Amen to that. Its the hardest thing to do. You sit there and say "I'll just give it a little more. A little more, ...its gonna reverse"... next thing you know you've lost way more than you ever should have. But what can you do. Those superlong wicks happen on high volatility stocks occasionally. Placing a hard stop is a disaster unless its some grandma stock that doesn't move much. I wish you could somehow caveat a stop order with some kind of volume/time condition.
Imagine no tail, and your stop did get triggered, and after that, it went up 5x the bar length and never came back. You getting the point?
%% Good thing about swing/position trading; it [hard stop]could still be a profitable trade, seldom scalp- swing trade. I dont have any idea if daytraders should use them. Another good thing about mental stops which i mostly use; any computer , super computer, ALGO was programmed by a human brain, LOL. That chart is a good reason to use mental stops; which i write down, so i dont forget. By the way if that was a monthly chart i want out that bull spit top tail candle, since you said short....LOL. If it was a 3 minute candle, good reason to use mental stops
I've always wanted an order that is suspended for the first and last 20 minutes when I swing trade. I try to use hard stops when I can, but they do a very poor job with options, especially if it's presented to the market (as opposed to hidden stop or continent order). Furthermore, I base my stop on the underlying price and the value of the option at that price at expiration. So my stop drifts a bit with volatility and time decay. It was only this week I sent a profanity laden pm about a long option blowing past my stop while I was in someone's office. But turn that around to today and I would have been stopped out of PM for a nasty loss instead of a really nice gain. I tend to do this with contingent orders on the bid or ask rather than last, on the opposite side of the market (I.e. a stop on a long position is if ask < X). This keeps market makers from widening the spread on me, and keeps anyone from seeing the order in the books until it's ready to fire. That also makes sure the stop occurs outside the price action. When I use mental stops with options, I do the same but it's much more tedious. My first algo will be an option stop calculator that does that for me
I can manually stop myself out. Your premise is, if I'm reading you right, assumes one is not actually watching the stock on a screen. In that case you are correct. But... see this candlestick on FB from a few minutes ago? That would have triggered a programmed stop... and for no reason. Thats why they are not good to use unless you are away from your screens.
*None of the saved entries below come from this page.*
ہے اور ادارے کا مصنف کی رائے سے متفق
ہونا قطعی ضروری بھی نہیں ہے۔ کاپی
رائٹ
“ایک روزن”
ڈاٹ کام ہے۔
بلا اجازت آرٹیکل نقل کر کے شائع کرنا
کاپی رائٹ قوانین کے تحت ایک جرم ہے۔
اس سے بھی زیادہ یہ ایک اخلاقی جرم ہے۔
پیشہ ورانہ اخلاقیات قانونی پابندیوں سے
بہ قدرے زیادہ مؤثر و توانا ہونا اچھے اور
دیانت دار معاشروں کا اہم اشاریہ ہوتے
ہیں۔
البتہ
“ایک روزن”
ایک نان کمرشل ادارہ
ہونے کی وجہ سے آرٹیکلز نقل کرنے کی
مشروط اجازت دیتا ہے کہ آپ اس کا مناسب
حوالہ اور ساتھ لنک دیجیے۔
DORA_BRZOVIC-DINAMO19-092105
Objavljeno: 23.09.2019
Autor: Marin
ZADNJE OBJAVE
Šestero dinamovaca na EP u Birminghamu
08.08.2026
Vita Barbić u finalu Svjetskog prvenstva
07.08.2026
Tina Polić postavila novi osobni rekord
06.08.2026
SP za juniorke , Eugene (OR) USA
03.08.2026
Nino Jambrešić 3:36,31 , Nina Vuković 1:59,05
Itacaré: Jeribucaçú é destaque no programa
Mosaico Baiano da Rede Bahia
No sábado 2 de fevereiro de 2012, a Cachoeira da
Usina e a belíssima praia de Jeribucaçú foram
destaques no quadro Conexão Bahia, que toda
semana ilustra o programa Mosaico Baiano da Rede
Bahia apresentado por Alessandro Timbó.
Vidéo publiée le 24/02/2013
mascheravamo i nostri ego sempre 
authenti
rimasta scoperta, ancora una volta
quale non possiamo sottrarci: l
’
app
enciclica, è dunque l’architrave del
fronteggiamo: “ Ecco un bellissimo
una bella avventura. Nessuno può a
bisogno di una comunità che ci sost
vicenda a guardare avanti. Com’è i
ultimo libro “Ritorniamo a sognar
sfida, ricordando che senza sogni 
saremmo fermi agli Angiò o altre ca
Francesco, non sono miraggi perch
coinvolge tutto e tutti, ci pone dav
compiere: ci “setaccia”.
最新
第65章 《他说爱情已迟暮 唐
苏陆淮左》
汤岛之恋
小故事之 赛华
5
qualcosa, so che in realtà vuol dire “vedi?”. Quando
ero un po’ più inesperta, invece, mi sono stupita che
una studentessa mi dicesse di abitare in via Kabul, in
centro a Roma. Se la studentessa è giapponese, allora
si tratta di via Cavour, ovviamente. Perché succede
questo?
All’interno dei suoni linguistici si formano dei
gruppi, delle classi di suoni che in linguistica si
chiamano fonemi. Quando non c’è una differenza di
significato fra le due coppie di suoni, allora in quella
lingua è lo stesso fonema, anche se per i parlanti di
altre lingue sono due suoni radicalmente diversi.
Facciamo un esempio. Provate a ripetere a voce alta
here is the issue I ran into with Mental stops.... So, the asset would come down or up to my stop..and my brain than said "give it a chance" OR " "give it room to breath" or whatever...then you know what happened... the loss got worse and worse. Without real , live , stop loss sell/buy order in the trading system, it is just too easy to stay in when I should be out. just my experience
Ok, so where would you manually have exited if it didn't revert and kept going up? These aren't decisions you want to be making in a fast runaway market.
He's looking at a print that was off exchange or a misprint...two consecutive ticks mirrored in the BxA and it's a clear move. That's why I use the bid or ask for my stops (usually...today I messed up a really good trade using a normal stop). That's actually exactly the case for using a stop outside the exchange.